Action item: In the entries below, every line that contains "input" must be located and copied.

(Machine-readable electronics designs)
═══

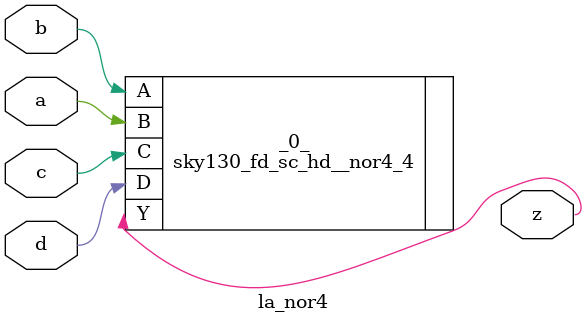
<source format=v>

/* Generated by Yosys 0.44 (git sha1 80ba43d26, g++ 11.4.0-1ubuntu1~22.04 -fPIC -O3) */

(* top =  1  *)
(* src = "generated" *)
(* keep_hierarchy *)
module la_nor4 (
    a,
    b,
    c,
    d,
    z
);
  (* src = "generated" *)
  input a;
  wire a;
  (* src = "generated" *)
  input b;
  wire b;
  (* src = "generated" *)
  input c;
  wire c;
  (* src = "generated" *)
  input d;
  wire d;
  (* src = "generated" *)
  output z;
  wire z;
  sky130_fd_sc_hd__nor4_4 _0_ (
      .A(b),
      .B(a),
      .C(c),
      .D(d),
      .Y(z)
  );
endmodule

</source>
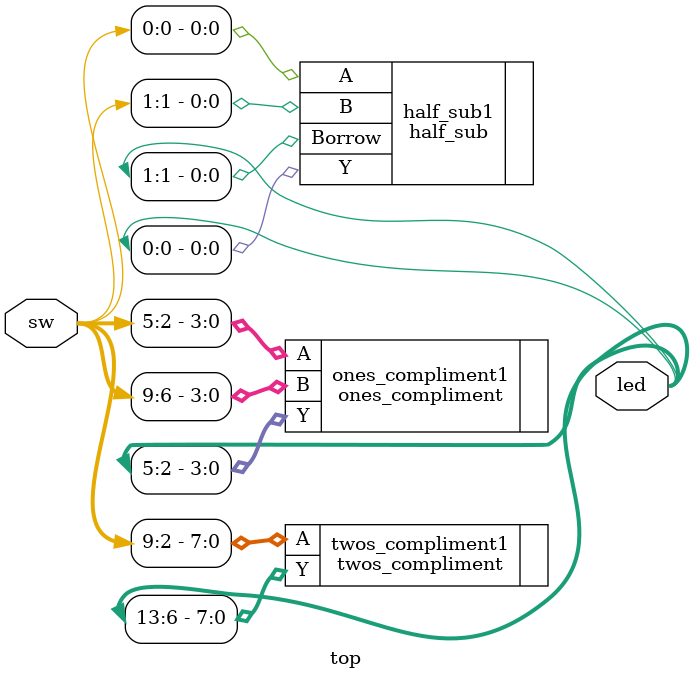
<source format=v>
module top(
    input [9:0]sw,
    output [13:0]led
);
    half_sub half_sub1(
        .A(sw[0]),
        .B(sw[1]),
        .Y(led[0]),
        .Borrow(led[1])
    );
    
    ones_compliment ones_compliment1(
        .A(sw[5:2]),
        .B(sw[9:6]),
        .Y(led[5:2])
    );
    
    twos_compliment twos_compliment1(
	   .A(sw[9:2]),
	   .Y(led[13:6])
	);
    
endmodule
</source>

═══

Task response:
  input a;
  input b;
  input c;
  input d;
    input [9:0]sw,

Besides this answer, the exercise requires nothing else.